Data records
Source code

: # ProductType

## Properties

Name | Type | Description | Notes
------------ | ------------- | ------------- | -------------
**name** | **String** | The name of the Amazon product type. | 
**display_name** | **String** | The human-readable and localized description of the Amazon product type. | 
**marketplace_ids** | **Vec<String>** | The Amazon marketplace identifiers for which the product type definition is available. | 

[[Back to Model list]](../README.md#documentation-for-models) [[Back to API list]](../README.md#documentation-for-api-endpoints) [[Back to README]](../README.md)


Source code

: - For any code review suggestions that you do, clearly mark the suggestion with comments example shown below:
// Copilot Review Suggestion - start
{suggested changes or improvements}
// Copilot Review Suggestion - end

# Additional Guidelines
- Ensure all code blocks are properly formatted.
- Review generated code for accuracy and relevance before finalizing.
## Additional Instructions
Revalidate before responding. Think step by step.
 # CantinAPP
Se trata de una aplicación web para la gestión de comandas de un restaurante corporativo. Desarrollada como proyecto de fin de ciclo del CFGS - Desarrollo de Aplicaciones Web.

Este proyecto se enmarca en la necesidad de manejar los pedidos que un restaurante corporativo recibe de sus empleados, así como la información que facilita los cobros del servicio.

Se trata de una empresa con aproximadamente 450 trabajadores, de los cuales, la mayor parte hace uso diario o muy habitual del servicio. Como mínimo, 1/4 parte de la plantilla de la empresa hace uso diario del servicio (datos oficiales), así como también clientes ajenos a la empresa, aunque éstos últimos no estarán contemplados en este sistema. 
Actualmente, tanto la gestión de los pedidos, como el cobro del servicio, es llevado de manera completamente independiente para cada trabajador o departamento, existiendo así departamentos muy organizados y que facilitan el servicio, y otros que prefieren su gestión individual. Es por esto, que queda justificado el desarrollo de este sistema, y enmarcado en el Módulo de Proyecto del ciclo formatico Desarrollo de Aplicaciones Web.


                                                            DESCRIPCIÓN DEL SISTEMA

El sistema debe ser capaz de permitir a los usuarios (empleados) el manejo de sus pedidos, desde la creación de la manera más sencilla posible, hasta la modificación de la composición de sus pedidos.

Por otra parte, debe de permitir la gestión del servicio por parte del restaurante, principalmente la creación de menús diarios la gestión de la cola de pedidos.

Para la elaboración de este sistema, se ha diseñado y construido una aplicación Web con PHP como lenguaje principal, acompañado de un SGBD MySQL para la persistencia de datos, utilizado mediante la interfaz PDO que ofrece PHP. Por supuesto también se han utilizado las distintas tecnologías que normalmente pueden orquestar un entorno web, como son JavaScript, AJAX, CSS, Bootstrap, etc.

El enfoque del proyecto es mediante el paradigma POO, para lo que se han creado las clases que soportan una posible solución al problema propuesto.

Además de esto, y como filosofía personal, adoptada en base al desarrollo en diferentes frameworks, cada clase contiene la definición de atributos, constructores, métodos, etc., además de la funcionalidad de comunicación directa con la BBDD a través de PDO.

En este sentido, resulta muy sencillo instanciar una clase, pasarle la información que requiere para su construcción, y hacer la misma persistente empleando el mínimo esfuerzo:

• [What this task involves] Reproduce the lines from the one containing "For any code" through the one containing "Suggestion - end", both included, without changing anything.

• [Written response]
: - For any code review suggestions that you do, clearly mark the suggestion with comments example shown below:
// Copilot Review Suggestion - start
{suggested changes or improvements}
// Copilot Review Suggestion - end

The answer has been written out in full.